Referring now to FIG. 4, a schematic cross section of the burner assembly 1 of the present invention is shown wherein the five distinct zones of the burner assembly 1 are identified. A biomass zone 32 defined by biomass nozzle 18 is concentrically surround by a core air zone 44 defined the area between biomass nozzle 18 and core nozzle 8. A coal nozzle 15 concentrically surrounds core nozzle 8 defining a first annular zone 47 wherein pulverized coal and primary air (PC/PA) 13 flows. A barrel 42 concentrically surrounds coal nozzle 15 and defines the inner air zone 10 internal to barrel 42 and an outer air zone 11 external to barrel 42.

While a preferred embodiment has been shown, alternative embodiments may also be achieved without departing from the scope of the present invention.

One alternative embodiments includes a straight pipe without reducer 17 (FIG. 2), and/or without expansion at the furnace end of biomass nozzle 18. In this embodiment the alternative of a shorter or recessed biomass nozzle 18 is also shown wherein the biomass nozzle tip 19 terminates within the core nozzle 8 near the core air duct 6. This embodiment provides the additional benefit of preheating and premixing the biomass with the core air, thereby further enabling additional moisture removal from the biomass fuel.

A reducing taper may be used at the exit of the biomass nozzle 18 (FIG. 3) to accelerate the biomass fuel as it enters the furnace 3 to prevent flashback into the biomass nozzle 18. While the biomass nozzle 18 is illustrated as an open-ended nozzle in the figure, it may be readily fitted with deflectors or swirlers near the exit to increase mixing rate of biomass with core air.

In other embodiments, adjustment means may be included to facilitate minor fore/aft adjustments in the end position of the biomass nozzle 18 relative to the core pipe to enable further optimization of combustion. While the biomass nozzle 18 is shown flush with the end of the core pipe in FIG. 1, it may also be positioned slightly further back or further forward. In certain embodiments, valve 21 may be used to admit a small amount of air, either hot secondary air or unheated air, to add air to the center of the flame while firing biomass. The purpose of this is to augment center stoichiometry for lowest NOx (as alternative to increasing transport air quantity).

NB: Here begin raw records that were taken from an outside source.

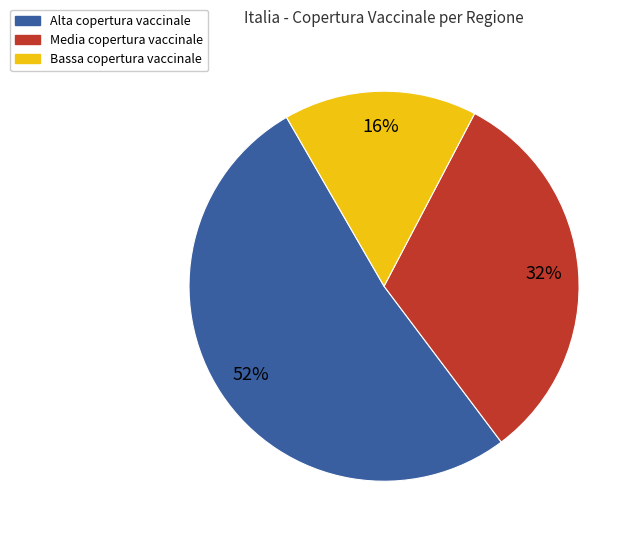

Is there a majority slice in this chart?

Yes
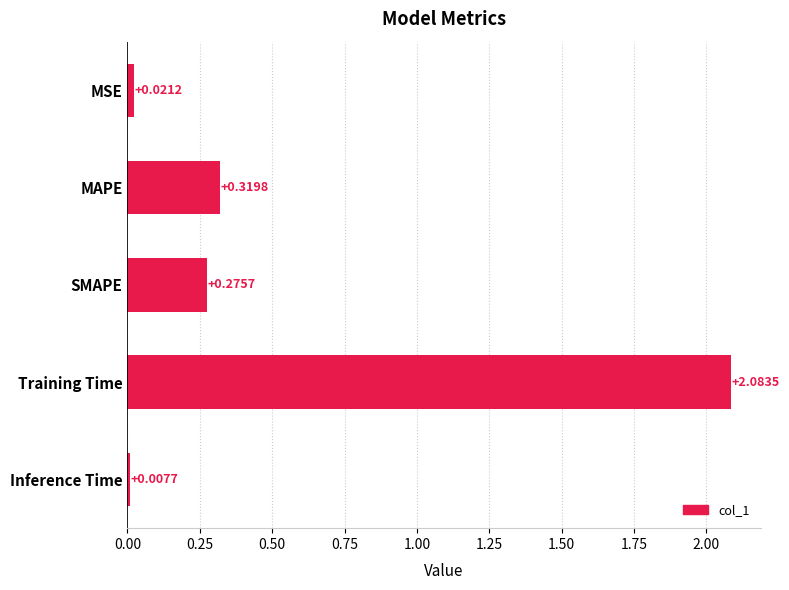

What is the label of the 4th bar from the top?

Training Time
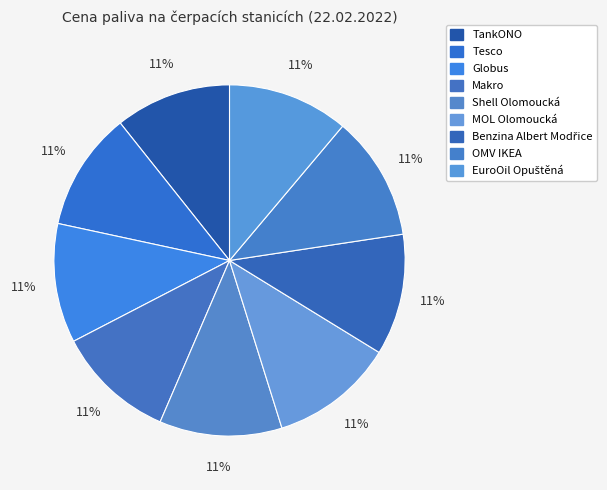

Is it true that TankONO is 11% of the pie?

True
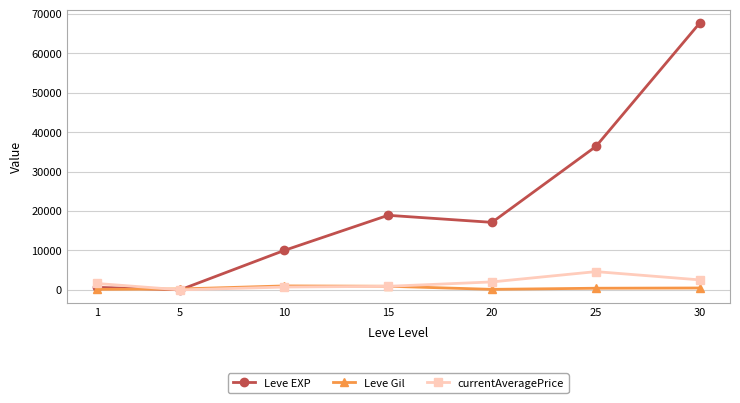

Rank the series at 30 from lowest to highest value.

Leve Gil, currentAveragePrice, Leve EXP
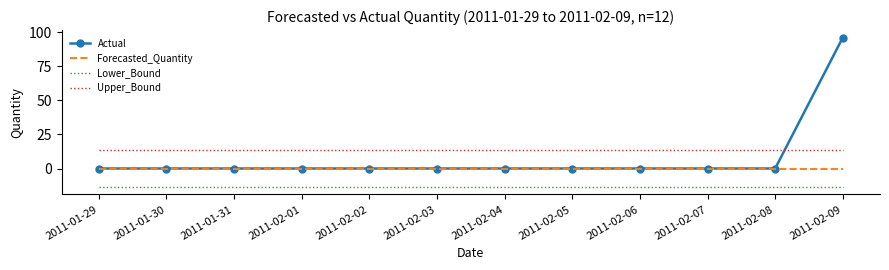

Rank the series at 2011-02-09 from lowest to highest value.

Lower_Bound, Forecasted_Quantity, Upper_Bound, Actual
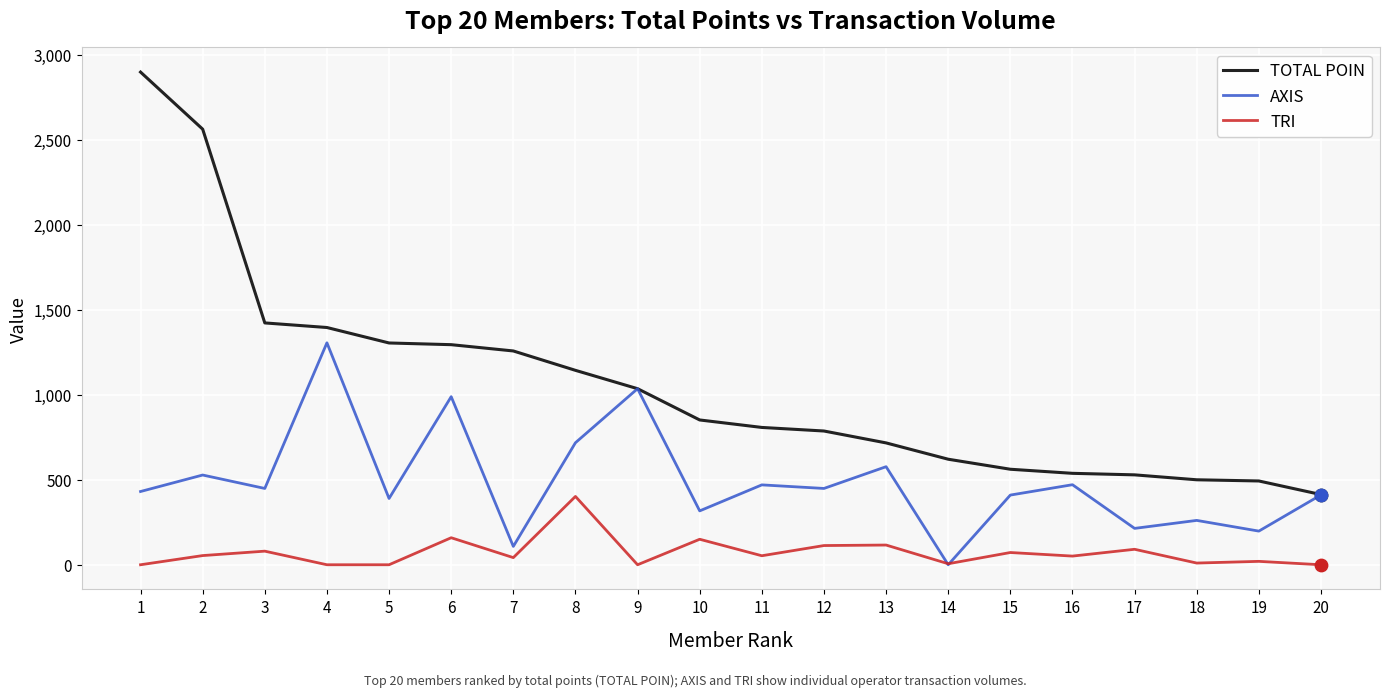

What are all the series names shown in the legend?

TOTAL POIN, AXIS, TRI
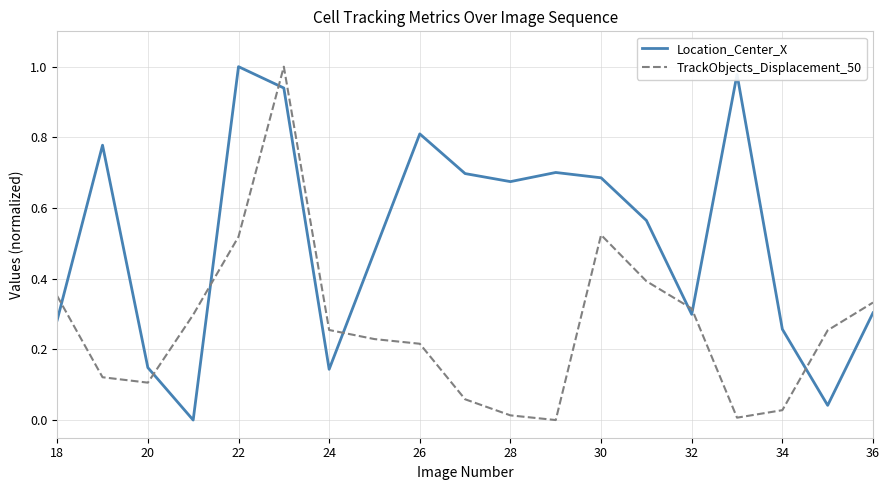

Which series has the largest total across all categories?

Location_Center_X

Embodiments of the present invention provide a number of advantages. The biomass co-fired air jet burner according to embodiments of the present invention provides a novel, superior structure and enables a superior method for firing biomass fuels.

The large core zone accommodates a biomass nozzle without changing burner size, saving the engineering and manufacturing costs normally associated with building burners of different sizes to accommodate biomass firing.

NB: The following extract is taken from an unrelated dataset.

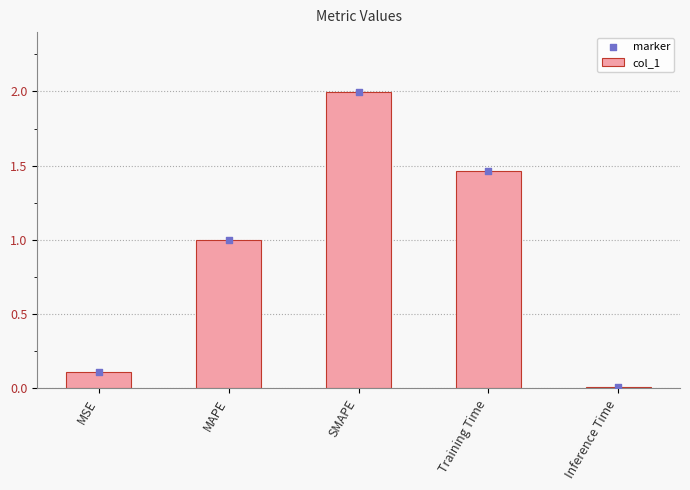

Is the value of marker at Training Time greater than the value of col_1 at MSE?

Yes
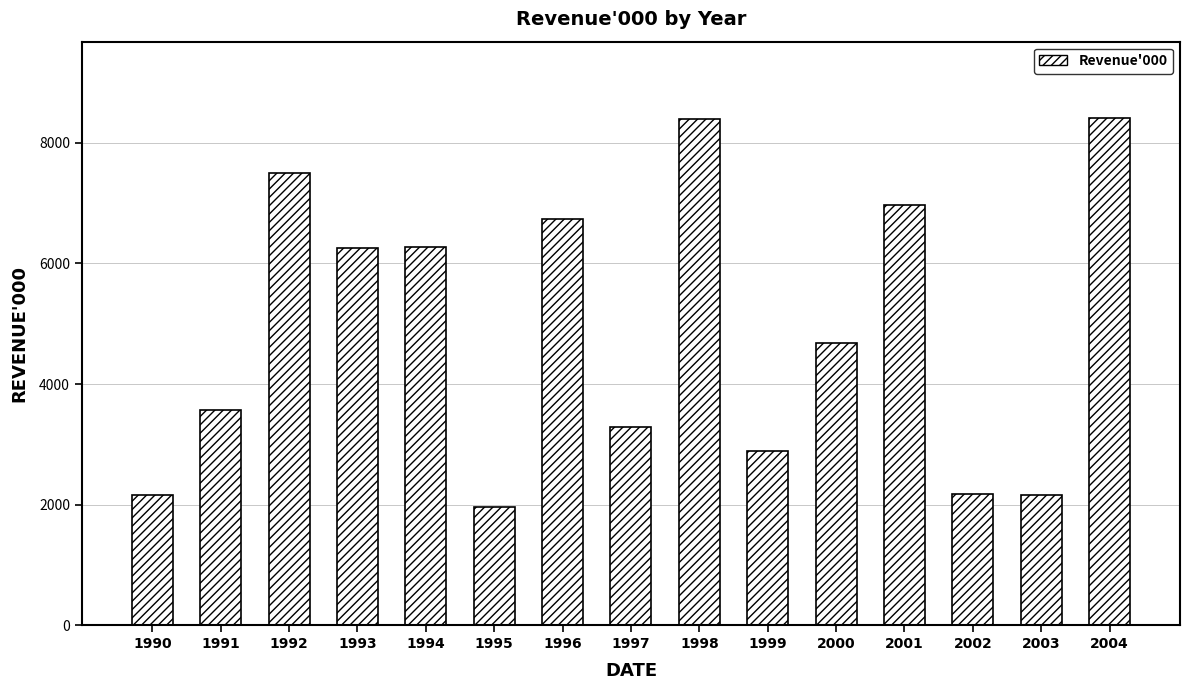

The chart shows a value of 8418 at 2004. True or false?

True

The large biomass nozzle enables firing larger quantities of biomass in selected burners, such that fewer burners need be supplied to fire biomass. Biomass firing rates up to 40% of rated burner input enable boiler biomass firing rates of 20% while using only half the burners.

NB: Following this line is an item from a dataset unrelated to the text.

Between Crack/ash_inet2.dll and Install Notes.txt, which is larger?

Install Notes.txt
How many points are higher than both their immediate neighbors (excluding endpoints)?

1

The biomass fuel availability often varies with the seasons such that biomass firing may not be conducted continuously. In an alternative embodiment the biomass nozzle can be supplied with secondary air when not firing biomass such that both the biomass nozzle 18 and core nozzle 8 provide a combined core air jet for the combustion of pulverized coal.

Also, the transport air with biomass contributes to the preferred center stoichiometry of the burner when firing biomass in combination with coal. In such case, the coal flow is reduced such that a higher PA/PC ratio is supplied to the burner. This is augmented with transport air from biomass to provide a center stoichiometry conducive to very low NOx emissions.

Further, the locating of the biomass nozzle in the core zone provides a source of hot secondary air for igniting and feeding combustion of the biomass fuel, preventing the delayed ignition experienced in prior art as well as feed combustion of the co-fired biomass fuel.

While a specific embodiment of the invention has been shown and described in detail to illustrate the application of the principles of the invention, it will be understood that the invention may be embodied otherwise without departing from such principles.